Given problem: Copy the data from the line with "pose: elev=288.4 azim=322.5" to the line with "Dot at: (232, 225)", switching "pose" to "view" and leaving everything else the same.

Excerpted records:
■ ■ ■ ■ ■ ■ ■

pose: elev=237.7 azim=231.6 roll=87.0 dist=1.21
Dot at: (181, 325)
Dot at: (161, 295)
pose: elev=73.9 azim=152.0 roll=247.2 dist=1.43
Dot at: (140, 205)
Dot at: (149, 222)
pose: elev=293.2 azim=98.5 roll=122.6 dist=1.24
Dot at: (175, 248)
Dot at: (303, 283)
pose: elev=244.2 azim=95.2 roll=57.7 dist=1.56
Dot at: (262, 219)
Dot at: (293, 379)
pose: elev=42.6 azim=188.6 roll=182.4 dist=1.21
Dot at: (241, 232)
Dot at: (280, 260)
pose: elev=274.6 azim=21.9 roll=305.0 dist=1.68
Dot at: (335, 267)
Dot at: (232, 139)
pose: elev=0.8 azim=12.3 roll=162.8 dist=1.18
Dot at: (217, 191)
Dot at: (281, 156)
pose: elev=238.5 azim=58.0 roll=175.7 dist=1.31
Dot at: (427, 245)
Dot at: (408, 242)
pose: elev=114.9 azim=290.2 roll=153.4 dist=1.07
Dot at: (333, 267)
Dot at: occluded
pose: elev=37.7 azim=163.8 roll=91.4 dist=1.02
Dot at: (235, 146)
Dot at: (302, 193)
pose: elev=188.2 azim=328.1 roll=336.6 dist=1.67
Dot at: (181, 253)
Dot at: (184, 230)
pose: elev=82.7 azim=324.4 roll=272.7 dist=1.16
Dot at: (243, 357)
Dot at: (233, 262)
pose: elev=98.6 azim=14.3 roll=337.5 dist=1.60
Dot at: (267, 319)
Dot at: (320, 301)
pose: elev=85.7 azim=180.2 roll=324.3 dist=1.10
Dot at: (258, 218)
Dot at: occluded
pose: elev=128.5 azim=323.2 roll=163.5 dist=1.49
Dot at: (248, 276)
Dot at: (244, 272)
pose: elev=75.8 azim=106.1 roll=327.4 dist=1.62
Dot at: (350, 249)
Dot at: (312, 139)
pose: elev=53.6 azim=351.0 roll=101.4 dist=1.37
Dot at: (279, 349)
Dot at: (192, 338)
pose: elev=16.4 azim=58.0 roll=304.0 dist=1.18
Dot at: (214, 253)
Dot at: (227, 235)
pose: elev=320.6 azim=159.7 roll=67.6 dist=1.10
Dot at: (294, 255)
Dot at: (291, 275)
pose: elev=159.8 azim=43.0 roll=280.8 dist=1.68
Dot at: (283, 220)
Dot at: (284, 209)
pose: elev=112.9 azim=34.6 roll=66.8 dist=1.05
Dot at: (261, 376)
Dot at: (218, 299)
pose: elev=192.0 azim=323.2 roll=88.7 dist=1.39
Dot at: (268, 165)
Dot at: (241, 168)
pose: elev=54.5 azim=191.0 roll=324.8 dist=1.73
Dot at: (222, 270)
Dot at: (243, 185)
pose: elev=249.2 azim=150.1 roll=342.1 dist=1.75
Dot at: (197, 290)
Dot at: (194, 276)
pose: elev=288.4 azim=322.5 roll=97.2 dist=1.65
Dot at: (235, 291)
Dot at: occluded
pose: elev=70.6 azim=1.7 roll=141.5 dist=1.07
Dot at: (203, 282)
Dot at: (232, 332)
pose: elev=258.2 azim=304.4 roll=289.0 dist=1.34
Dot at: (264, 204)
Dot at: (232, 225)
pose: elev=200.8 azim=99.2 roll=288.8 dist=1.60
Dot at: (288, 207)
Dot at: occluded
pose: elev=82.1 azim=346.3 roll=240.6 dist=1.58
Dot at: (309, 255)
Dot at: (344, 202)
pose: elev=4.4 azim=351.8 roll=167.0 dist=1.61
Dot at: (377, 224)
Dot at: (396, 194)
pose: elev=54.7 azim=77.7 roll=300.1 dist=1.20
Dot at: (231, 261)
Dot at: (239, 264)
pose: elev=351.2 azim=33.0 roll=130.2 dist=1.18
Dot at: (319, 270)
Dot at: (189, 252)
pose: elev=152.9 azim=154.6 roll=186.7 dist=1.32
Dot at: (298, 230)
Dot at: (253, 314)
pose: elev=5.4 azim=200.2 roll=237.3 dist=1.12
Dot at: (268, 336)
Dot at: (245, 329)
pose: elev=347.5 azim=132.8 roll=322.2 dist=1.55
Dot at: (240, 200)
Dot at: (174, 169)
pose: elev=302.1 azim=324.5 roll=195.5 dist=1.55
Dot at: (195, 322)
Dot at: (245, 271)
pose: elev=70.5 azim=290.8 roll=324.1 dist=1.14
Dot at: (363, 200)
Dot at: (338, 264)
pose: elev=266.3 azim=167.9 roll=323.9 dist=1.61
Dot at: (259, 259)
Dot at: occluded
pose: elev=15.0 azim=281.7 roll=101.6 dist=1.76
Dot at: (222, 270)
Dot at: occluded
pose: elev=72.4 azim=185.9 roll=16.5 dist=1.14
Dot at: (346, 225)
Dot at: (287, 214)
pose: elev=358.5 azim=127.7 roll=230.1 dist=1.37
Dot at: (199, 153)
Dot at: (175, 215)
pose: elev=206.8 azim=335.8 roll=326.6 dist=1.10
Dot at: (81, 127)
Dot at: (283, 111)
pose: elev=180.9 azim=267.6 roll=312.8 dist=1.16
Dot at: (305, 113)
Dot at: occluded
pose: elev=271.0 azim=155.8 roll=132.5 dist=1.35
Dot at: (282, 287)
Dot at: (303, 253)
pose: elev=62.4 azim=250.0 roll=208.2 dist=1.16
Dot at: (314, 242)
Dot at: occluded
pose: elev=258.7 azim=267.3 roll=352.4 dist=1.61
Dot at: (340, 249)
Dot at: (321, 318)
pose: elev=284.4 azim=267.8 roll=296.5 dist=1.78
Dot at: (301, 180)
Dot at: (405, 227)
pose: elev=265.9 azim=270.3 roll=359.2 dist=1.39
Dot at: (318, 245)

■ ■ ■ ■ ■ ■ ■

Result below:
view: elev=288.4 azim=322.5 roll=97.2 dist=1.65
Dot at: (235, 291)
Dot at: occluded
view: elev=70.6 azim=1.7 roll=141.5 dist=1.07
Dot at: (203, 282)
Dot at: (232, 332)
view: elev=258.2 azim=304.4 roll=289.0 dist=1.34
Dot at: (264, 204)
Dot at: (232, 225)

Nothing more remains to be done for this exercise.